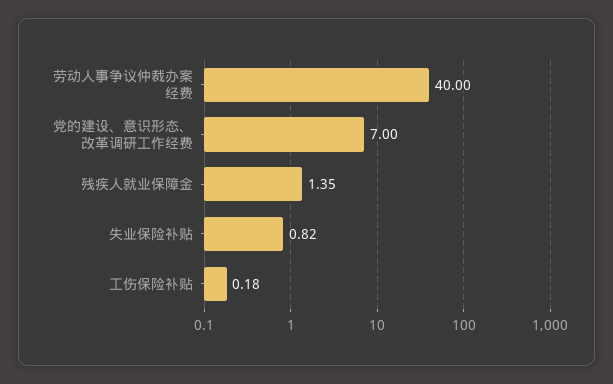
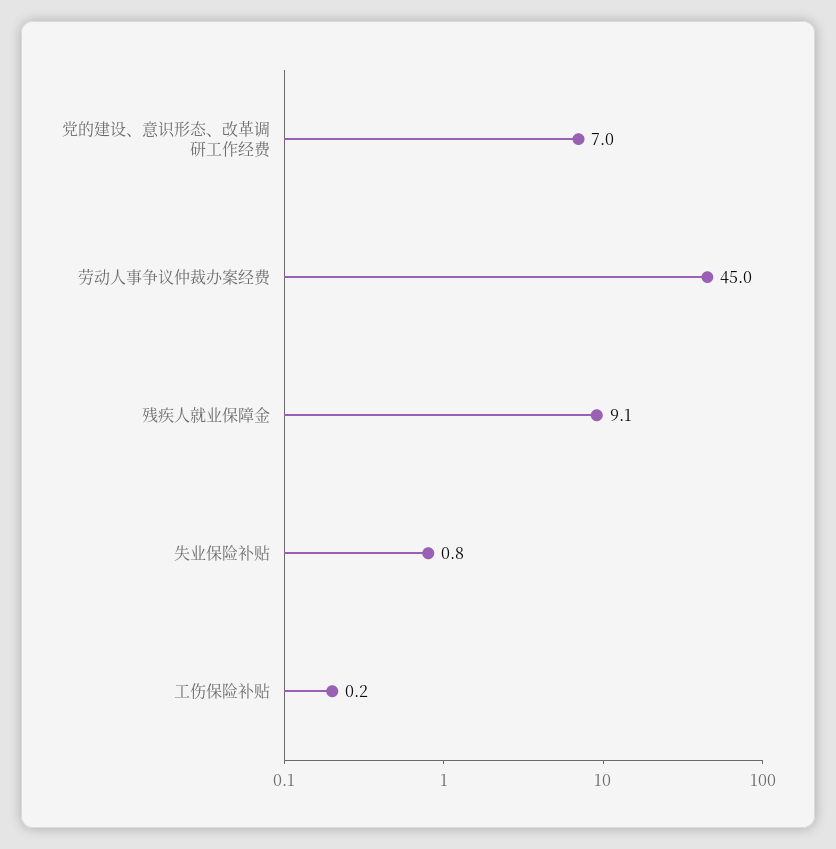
  {
-   "劳动人事争议仲裁办案经费": 40,
+   "劳动人事争议仲裁办案经费": 45,
    "党的建设、意识形态、改革调研工作经费": 7,
-   "残疾人就业保障金": 1.35,
+   "残疾人就业保障金": 9.1,
    "失业保险补贴": 0.82,
    "工伤保险补贴": 0.18
  }

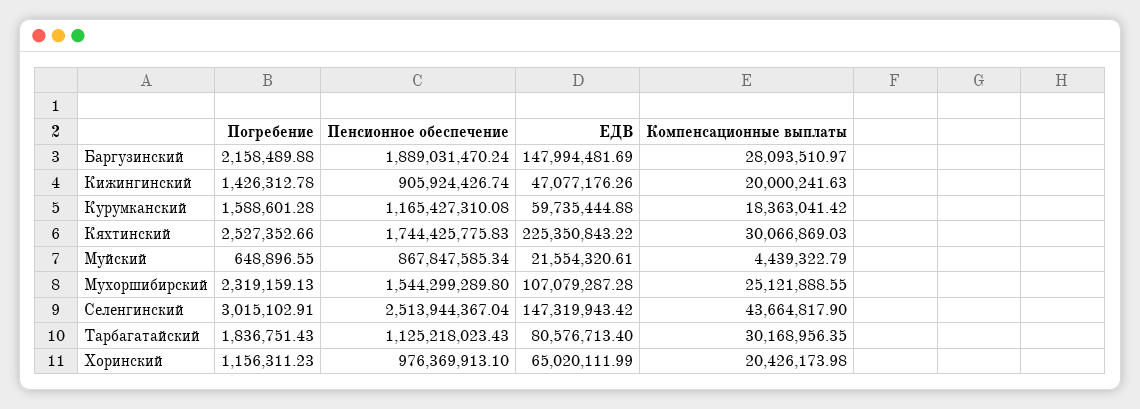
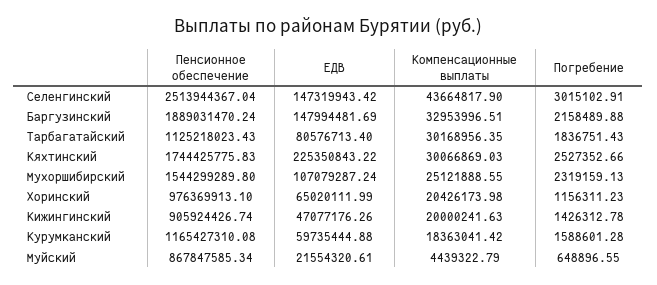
  {
    "Погребение": {
      "Баргузинский": 2158489.88,
      "Кижингинский": 1426312.78,
      "Курумканский": 1588601.28,
      "Кяхтинский": 2527352.66,
      "Муйский": 648896.55,
      "Мухоршибирский": 2319159.13,
      "Селенгинский": 3015102.91,
      "Тарбагатайский": 1836751.43,
      "Хоринский": 1156311.23
    },
    "Пенсионное обеспечение": {
      "Баргузинский": 1889031470.24,
      "Кижингинский": 905924426.74,
      "Курумканский": 1165427310.08,
      "Кяхтинский": 1744425775.83,
      "Муйский": 867847585.34,
      "Мухоршибирский": 1544299289.8,
      "Селенгинский": 2513944367.04,
      "Тарбагатайский": 1125218023.43,
      "Хоринский": 976369913.1
    },
    "ЕДВ": {
      "Баргузинский": 147994481.69,
      "Кижингинский": 47077176.26,
      "Курумканский": 59735444.88,
      "Кяхтинский": 225350843.22,
      "Муйский": 21554320.61,
-     "Мухоршибирский": 107079287.28,
+     "Мухоршибирский": 107079287.24,
      "Селенгинский": 147319943.42,
      "Тарбагатайский": 80576713.4,
      "Хоринский": 65020111.99
    },
    "Компенсационные выплаты": {
-     "Баргузинский": 28093510.97,
+     "Баргузинский": 32953996.51,
      "Кижингинский": 20000241.63,
      "Курумканский": 18363041.42,
      "Кяхтинский": 30066869.03,
      "Муйский": 4439322.79,
      "Мухоршибирский": 25121888.55,
      "Селенгинский": 43664817.9,
      "Тарбагатайский": 30168956.35,
      "Хоринский": 20426173.98
    }
  }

================================

#### What is expected:
Word for word, print all of the data; skip the pictures.

#### Output for this task:
  {
-   "劳动人事争议仲裁办案经费": 40,
+   "劳动人事争议仲裁办案经费": 45,
    "党的建设、意识形态、改革调研工作经费": 7,
-   "残疾人就业保障金": 1.35,
+   "残疾人就业保障金": 9.1,
    "失业保险补贴": 0.82,
    "工伤保险补贴": 0.18
  }

  {
    "Погребение": {
      "Баргузинский": 2158489.88,
      "Кижингинский": 1426312.78,
      "Курумканский": 1588601.28,
      "Кяхтинский": 2527352.66,
      "Муйский": 648896.55,
      "Мухоршибирский": 2319159.13,
      "Селенгинский": 3015102.91,
      "Тарбагатайский": 1836751.43,
      "Хоринский": 1156311.23
    },
    "Пенсионное обеспечение": {
      "Баргузинский": 1889031470.24,
      "Кижингинский": 905924426.74,
      "Курумканский": 1165427310.08,
      "Кяхтинский": 1744425775.83,
      "Муйский": 867847585.34,
      "Мухоршибирский": 1544299289.8,
      "Селенгинский": 2513944367.04,
      "Тарбагатайский": 1125218023.43,
      "Хоринский": 976369913.1
    },
    "ЕДВ": {
      "Баргузинский": 147994481.69,
      "Кижингинский": 47077176.26,
      "Курумканский": 59735444.88,
      "Кяхтинский": 225350843.22,
      "Муйский": 21554320.61,
-     "Мухоршибирский": 107079287.28,
+     "Мухоршибирский": 107079287.24,
      "Селенгинский": 147319943.42,
      "Тарбагатайский": 80576713.4,
      "Хоринский": 65020111.99
    },
    "Компенсационные выплаты": {
-     "Баргузинский": 28093510.97,
+     "Баргузинский": 32953996.51,
      "Кижингинский": 20000241.63,
      "Курумканский": 18363041.42,
      "Кяхтинский": 30066869.03,
      "Муйский": 4439322.79,
      "Мухоршибирский": 25121888.55,
      "Селенгинский": 43664817.9,
      "Тарбагатайский": 30168956.35,
      "Хоринский": 20426173.98
    }
  }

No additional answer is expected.